The court pointed out that since 2004, no chief election commissioner has completed the six-year tenure and during the 10-year rule of the UPA government, there were six CECs and in the eight years of the NDA government, there have been eight CECs.
The court flagged Article 324 of the Constitution, which talks about the appointment of election commissioners, and said it does not provide the procedure for such appointments. Moreover, it had envisaged the enactment of a law by Parliament in this regard, which has not been done in the last 72 years, leading to exploitation by the Centre, it said.
A five-judge Constitution bench headed by Justice KM Joseph said, “In 10 years of the UPA government, they had six CECs and in the present NDA government, in nearly eight years, it has had eight CECs. This is a disturbing trend as far as our country is concerned. There are no checks and balances in the Constitution. This is how the silence of the Constitution is being exploited. There is no law and legally, they are correct. Nothing could be done in the absence of a law.”
The top court is hearing a batch of pleas seeking a collegium-like system for the appointment of the CEC.
The bench, also comprising justices Ajay Rastogi, Aniruddha Bose, Hrishikesh Roy and C T Ravikumar, said even though the CEC heads an institution, with his truncated tenure, he cannot do anything substantial.
“Looking at the list of the chief election commissioners since 2004, the majority of them do not have more than two years’ tenure. As per law, they have fixed a tenure of six years or up to the age of 65 years, whichever is earlier. Most of them were former bureaucrats and the government knew about their age. They were appointed at such a point that they were never able to complete six years and had a truncated tenure,” the bench told Attorney General R Venkataramani, who appeared in the matter on behalf of the Centre.
Venkataramani said the present process under which the president appoints the CECs and ECs cannot be said to be unconstitutional and the court cannot strike it down.
“The Constituent Assembly, which had different models before it, had adopted this model and now, the court cannot say that the present model needs consideration… There is no provision of the Constitution in this regard which requires interpretation,” he said.
Justice Joseph said it has been 72 years since the Constitution was adopted but still there is no law on the appointment of election commissioners, despite being envisaged in the Constitution.

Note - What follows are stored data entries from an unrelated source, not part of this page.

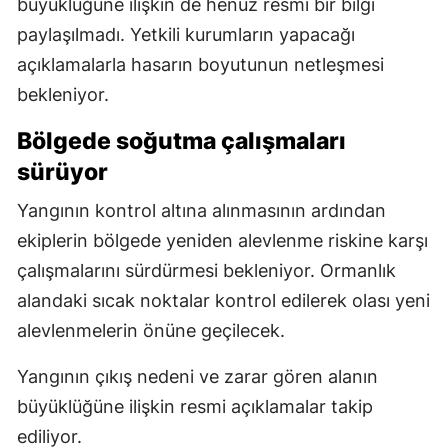
büyüklüğüne ilişkin de henüz resmi bir bilgi
paylaşılmadı. Yetkili kurumların yapacağı
açıklamalarla hasarın boyutunun netleşmesi
bekleniyor.
Bölgede soğutma çalışmaları
sürüyor
Yangının kontrol altına alınmasının ardından
ekiplerin bölgede yeniden alevlenme riskine karşı
çalışmalarını sürdürmesi bekleniyor. Ormanlık
alandaki sıcak noktalar kontrol edilerek olası yeni
alevlenmelerin önüne geçilecek.
Yangının çıkış nedeni ve zarar gören alanın
büyüklüğüne ilişkin resmi açıklamalar takip
ediliyor.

“The Constituent Assembly wanted Parliament to enact a law. It has been 72 years since the Constitution was adopted but there is no law. Whichever party comes to power will like to remain in power and there is nothing wrong about it. Ours is a democratic form of polity. Democracy requires change in government through elections periodically. Therefore, purity and transparency are very intricately connected and it is also part of the basic structure,” he said.
Justice Jospeh further told Venkataramani that if it is part of the Constitution’s basic structure, then it is important for the court to go into the analysis.

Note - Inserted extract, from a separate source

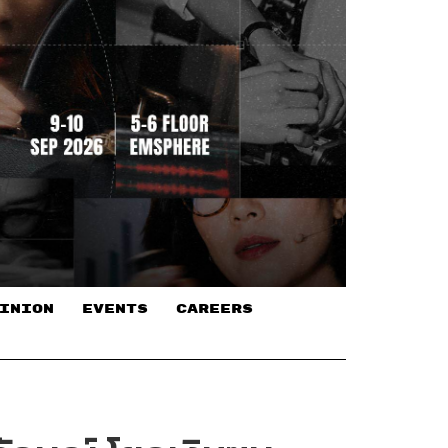
INION
EVENTS
CAREERS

“Dr B R Amedkar, in the Constituent Assembly debate, pointed out that this Article 324 provision is going to be the biggest headache for the future generation. He foresaw this situation and that is unfortunately happening in this court,” he said.
“The government is giving such a truncated tenure to the ECs and CECs that they are doing its bidding. We are not concerned with this political party or that political party. This percolates down to the fundamental right of the individual,” the judge said.

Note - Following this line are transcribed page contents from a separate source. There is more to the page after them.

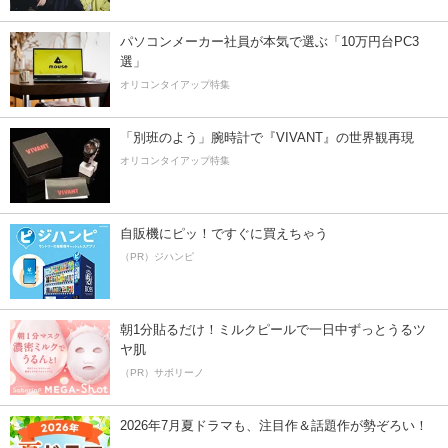
パソコンメーカー社員が本気で選ぶ「10万円台PC3
選」
オリコンタイアップ特集
「別班のよう」腕時計で『VIVANT』の世界観再現
オリコンタイアップ特集
自販機にピッ！ですぐに買えちゃう
（PR）ジハンピ
朝1分貼るだけ！ミルクピールで一日中ずっとうるツ
ヤ肌
（PR）サボリーノ
2026年7月夏ドラマも、注目作＆話題作が勢ぞろい！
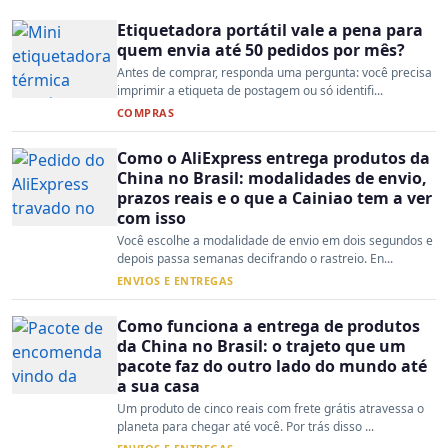
Etiquetadora portátil vale a pena para
quem envia até 50 pedidos por mês?
Antes de comprar, responda uma pergunta: você precisa
imprimir a etiqueta de postagem ou só identifi...
COMPRAS
Como o AliExpress entrega produtos da
China no Brasil: modalidades de envio,
prazos reais e o que a Cainiao tem a ver
com isso
Você escolhe a modalidade de envio em dois segundos e
depois passa semanas decifrando o rastreio. En...
ENVIOS E ENTREGAS
Como funciona a entrega de produtos
da China no Brasil: o trajeto que um
pacote faz do outro lado do mundo até
a sua casa
Um produto de cinco reais com frete grátis atravessa o
planeta para chegar até você. Por trás disso ...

Venkataramani said if the connection between the fundamental rights of the citizens and the appointment of ECs is shown clearly, then the court can certainly interfere, but if the connection is not clear and not that serious, then the court’s interference is not called for.
He said this court cannot do a repeat of the Vishaka case (a 1997 case in which the apex court laid down the guidelines regarding how to deal with sexual harassment at workplace) or the 1997 case of Vineet Narain versus Union of India (which dealt with the appointment of the CBI director by a committee) as there is no vacuum.
The bench agreed with the submission that there is no vacuum but said the court has held that the right to vote is not per se a fundamental right but is connected to other fundamental rights such as those guaranteed under Article 19 (right to speech and expression) and other rights.
The court asked Venkataramani to apprise it on Wednesday of any mechanism or method that is being followed by the government in the appointment of ECs and CECs.
The hearing remained inconclusive and would continue on Wednesday.
On November 17, the Centre had vehemently opposed the pleas seeking a collegium-like system for the selection of CECs and ECs, contending that any such attempt will amount to amending the Constitution.
On October 23, 2018, the apex court had referred a PIL seeking a collegium-like system for the selection of CECs and ECs to a five-judge Constitution bench for authoritative adjudication.